(Data records)

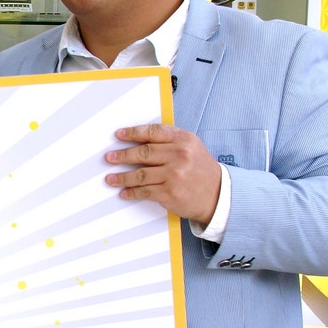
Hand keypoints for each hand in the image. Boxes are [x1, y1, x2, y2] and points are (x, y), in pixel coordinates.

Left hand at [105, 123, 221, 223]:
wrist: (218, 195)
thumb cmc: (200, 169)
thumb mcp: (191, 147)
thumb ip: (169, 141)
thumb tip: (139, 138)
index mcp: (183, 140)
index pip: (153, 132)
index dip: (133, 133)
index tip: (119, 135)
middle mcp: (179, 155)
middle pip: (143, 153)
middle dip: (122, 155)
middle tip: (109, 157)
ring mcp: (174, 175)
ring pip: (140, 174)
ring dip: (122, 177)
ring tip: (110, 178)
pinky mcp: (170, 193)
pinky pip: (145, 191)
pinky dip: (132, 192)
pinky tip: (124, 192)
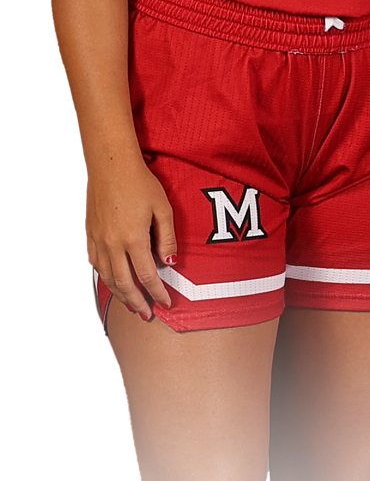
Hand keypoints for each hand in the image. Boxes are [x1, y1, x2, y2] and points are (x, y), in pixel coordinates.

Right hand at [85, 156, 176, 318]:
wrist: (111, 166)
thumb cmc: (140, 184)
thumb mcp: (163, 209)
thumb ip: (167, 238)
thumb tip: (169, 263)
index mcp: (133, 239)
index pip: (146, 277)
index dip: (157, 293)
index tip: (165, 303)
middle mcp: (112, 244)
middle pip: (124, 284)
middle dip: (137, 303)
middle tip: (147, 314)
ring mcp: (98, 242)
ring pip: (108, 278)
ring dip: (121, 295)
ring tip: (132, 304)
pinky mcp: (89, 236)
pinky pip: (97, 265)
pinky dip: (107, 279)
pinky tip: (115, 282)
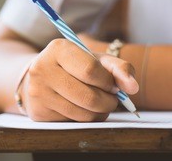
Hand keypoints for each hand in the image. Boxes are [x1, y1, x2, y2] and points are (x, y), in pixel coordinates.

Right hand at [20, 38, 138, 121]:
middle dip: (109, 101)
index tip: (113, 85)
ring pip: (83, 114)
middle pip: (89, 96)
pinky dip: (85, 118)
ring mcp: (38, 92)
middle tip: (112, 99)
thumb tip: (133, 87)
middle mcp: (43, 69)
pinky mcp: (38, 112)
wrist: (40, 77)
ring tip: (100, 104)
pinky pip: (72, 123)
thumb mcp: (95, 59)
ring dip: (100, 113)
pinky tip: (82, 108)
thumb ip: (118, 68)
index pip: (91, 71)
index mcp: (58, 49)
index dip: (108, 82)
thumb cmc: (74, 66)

(End Data records)
(Data records)

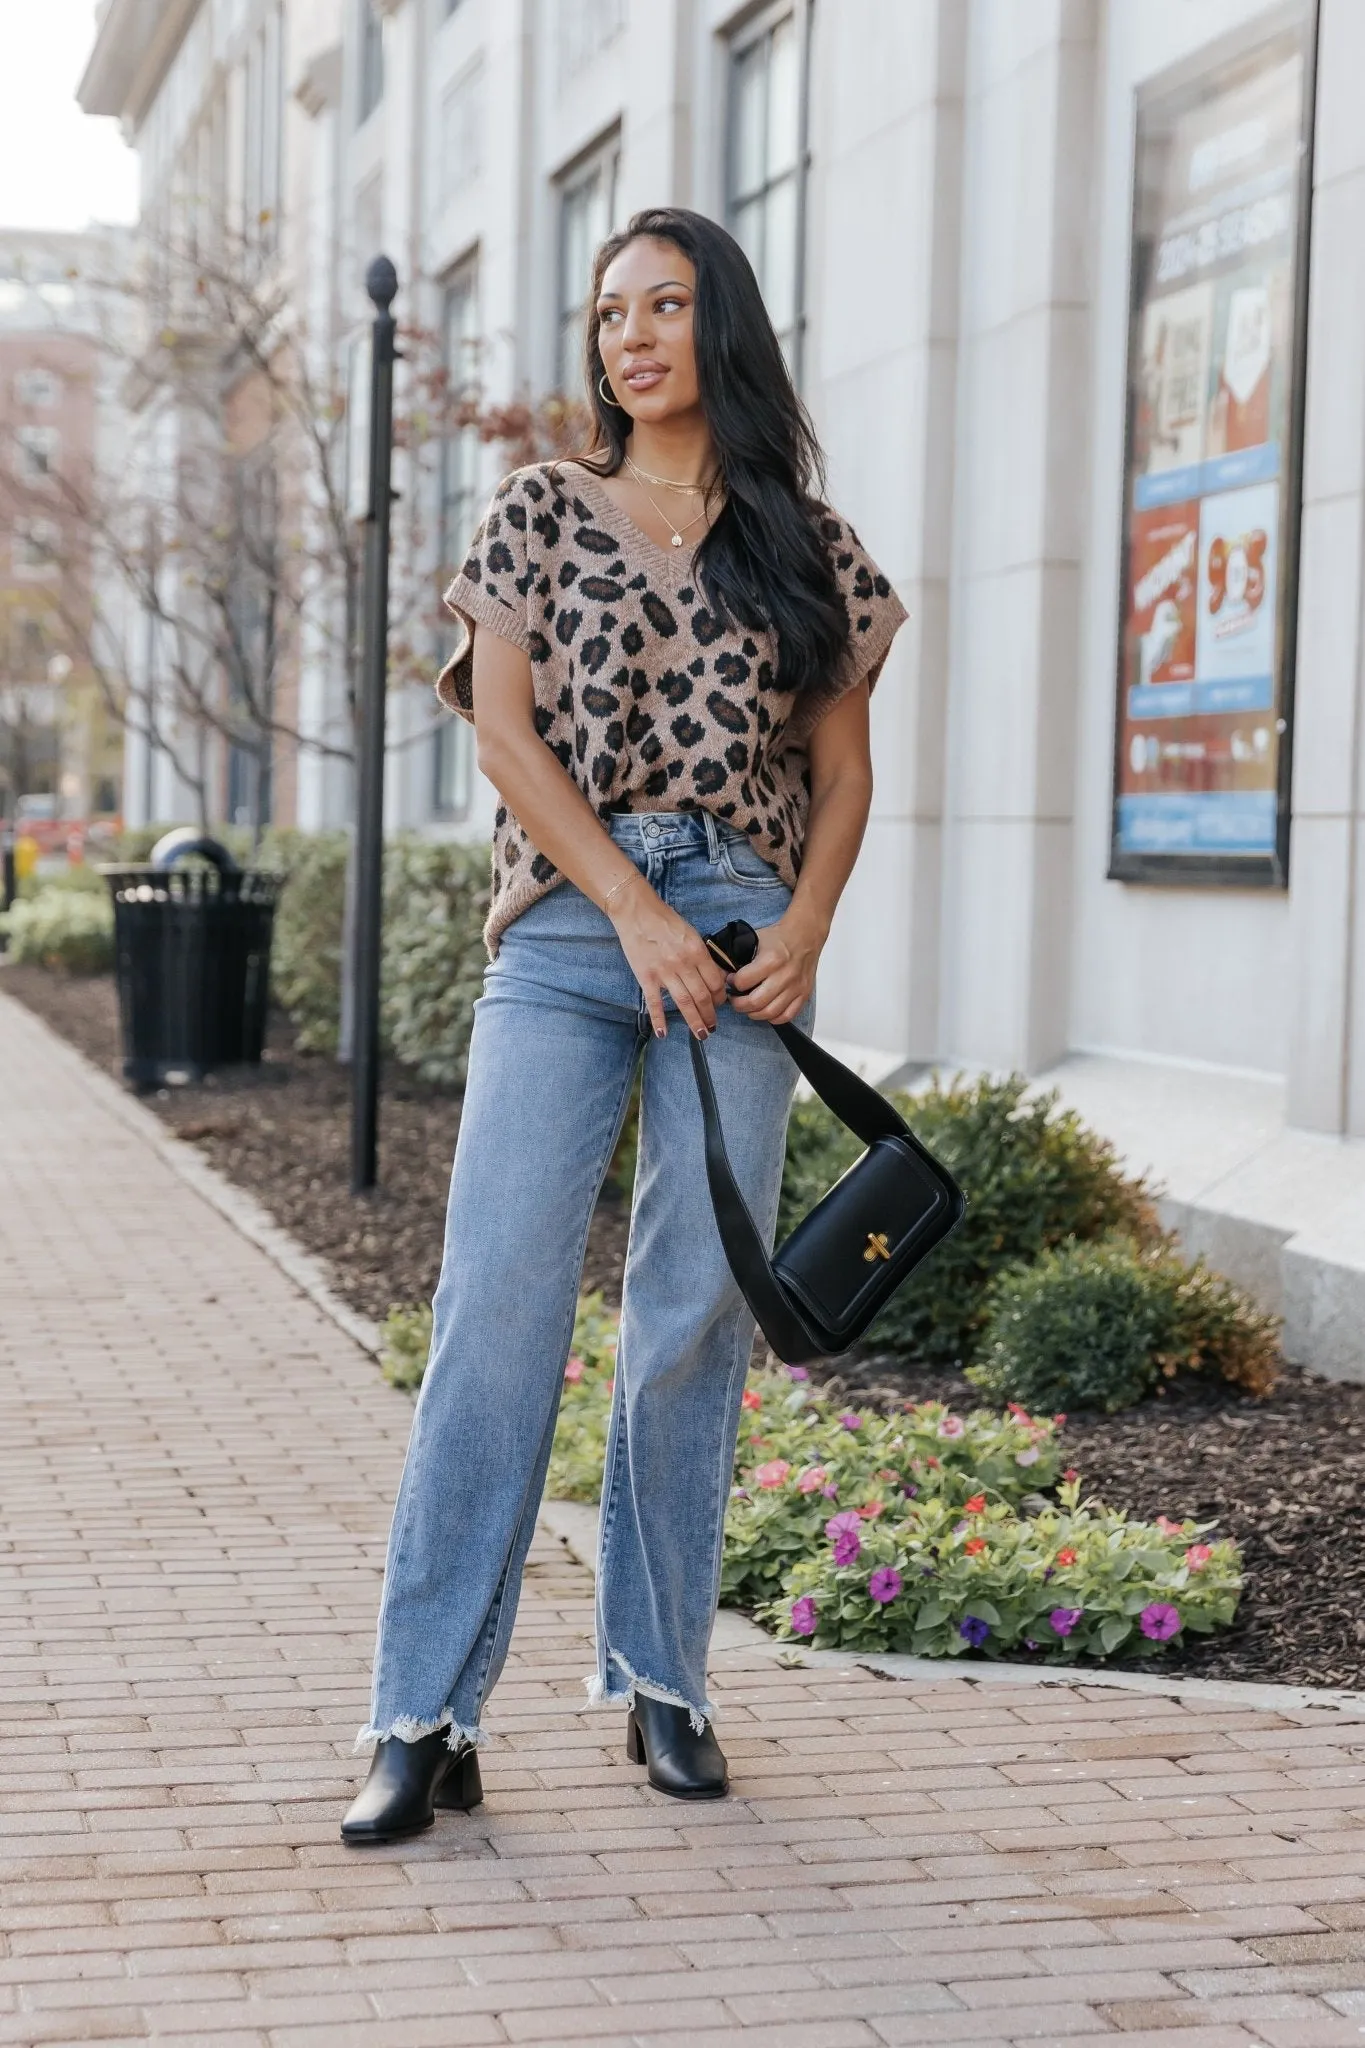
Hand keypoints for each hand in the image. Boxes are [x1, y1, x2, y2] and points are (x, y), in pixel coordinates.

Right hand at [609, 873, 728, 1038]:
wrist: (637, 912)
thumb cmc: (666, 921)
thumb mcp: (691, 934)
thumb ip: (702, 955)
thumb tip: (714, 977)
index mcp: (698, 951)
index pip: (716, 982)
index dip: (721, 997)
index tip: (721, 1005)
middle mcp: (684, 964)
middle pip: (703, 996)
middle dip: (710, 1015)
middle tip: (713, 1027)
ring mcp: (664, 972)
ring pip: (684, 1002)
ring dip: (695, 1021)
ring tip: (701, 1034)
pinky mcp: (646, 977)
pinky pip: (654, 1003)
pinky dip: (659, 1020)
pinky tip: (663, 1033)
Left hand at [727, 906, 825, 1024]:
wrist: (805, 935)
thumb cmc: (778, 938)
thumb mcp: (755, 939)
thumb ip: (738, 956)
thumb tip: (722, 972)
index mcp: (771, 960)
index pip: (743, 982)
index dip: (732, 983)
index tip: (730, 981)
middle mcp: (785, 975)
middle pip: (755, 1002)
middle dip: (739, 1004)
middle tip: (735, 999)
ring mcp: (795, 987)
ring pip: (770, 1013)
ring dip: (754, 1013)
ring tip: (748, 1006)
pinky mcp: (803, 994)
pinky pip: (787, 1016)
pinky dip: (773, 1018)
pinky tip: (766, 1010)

(End Data records)

Would you please repeat exactly the lines above, starting at the line with "pinky pip: (654, 1003)" and stopping at the line with "index mcp: (771, 960)", both included?

pinky pip: (654, 1003)
pinky dip: (659, 1020)
pinky tip: (663, 1033)
Left hand at [727, 906, 825, 1024]:
wrist: (805, 935)
thumb cmc: (778, 938)
thumb mcp: (755, 939)
thumb ip: (738, 956)
thumb tip: (722, 972)
index mcp: (771, 960)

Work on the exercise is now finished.